The Massachusetts Appeals Court ruled today a Roxbury man has to tear down part of the two-unit condo building he put up on Magazine Street because he tore down a neighbor's fence and then built part of the structure where his neighbors used to plant vegetables and repair their cars.
The court said that while it couldn't figure out where the actual property line was, it didn't matter, because the neighbors had gained the disputed land through "adverse possession" - they had used it continuously for more than two decades without any complaints and presented evidence the people they bought their house from had erected the fence even earlier than that.

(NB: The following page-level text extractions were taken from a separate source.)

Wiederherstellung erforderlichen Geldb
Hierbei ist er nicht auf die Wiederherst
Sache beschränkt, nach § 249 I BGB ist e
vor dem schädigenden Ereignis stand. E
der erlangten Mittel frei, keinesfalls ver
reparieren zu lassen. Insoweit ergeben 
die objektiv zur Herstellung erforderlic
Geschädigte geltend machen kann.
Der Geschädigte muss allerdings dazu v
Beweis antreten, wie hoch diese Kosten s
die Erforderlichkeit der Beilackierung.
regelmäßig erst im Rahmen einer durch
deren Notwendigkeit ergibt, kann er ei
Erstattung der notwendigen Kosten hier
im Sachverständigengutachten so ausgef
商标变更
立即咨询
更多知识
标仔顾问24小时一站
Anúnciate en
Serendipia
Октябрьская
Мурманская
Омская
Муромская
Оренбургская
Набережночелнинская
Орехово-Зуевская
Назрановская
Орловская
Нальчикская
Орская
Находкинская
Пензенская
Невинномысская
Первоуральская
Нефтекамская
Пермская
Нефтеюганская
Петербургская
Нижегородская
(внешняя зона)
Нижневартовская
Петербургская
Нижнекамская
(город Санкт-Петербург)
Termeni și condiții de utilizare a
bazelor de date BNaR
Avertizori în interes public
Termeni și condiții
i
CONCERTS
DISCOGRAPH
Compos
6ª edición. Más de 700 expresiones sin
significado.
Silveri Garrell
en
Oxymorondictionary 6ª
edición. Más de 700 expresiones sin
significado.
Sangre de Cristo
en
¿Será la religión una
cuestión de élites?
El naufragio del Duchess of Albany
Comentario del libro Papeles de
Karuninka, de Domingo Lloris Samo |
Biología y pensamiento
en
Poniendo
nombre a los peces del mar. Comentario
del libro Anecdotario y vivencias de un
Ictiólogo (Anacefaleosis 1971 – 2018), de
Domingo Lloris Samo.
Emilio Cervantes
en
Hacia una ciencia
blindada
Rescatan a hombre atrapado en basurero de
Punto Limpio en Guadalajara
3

Because of that, the Superior Court judge who originally heard the case ruled correctly when he ordered Driscoll Docanto to pull down the part of the building extending past where the fence used to be - as much as 13 inches of the structure. The suit also names the woman who bought one of the units from him, but both courts held her harmless because she bought the unit after construction, and said Docanto holds full liability. The appeals court, in fact, had some harsh words for him:
Nor are we persuaded that the encroachment in this case was unintentional. The defendants contend that DoCanto acted "conscientiously and in good faith" because he surveyed the property to determine the record property line before commencing construction. DoCanto's protestations of good faith, however, are undermined by the judge's finding (for which we find ample support in the record) that "DoCanto and his contractors and other agents paid no attention to the open and obvious fact that the [plaintiffs'] family was using and exclusively occupying the land up to the fence." DoCanto simply ignored the possibility that his construction project would encroach upon land owned by his neighbor. As such, his assertion that he acted in good faith rings hollow.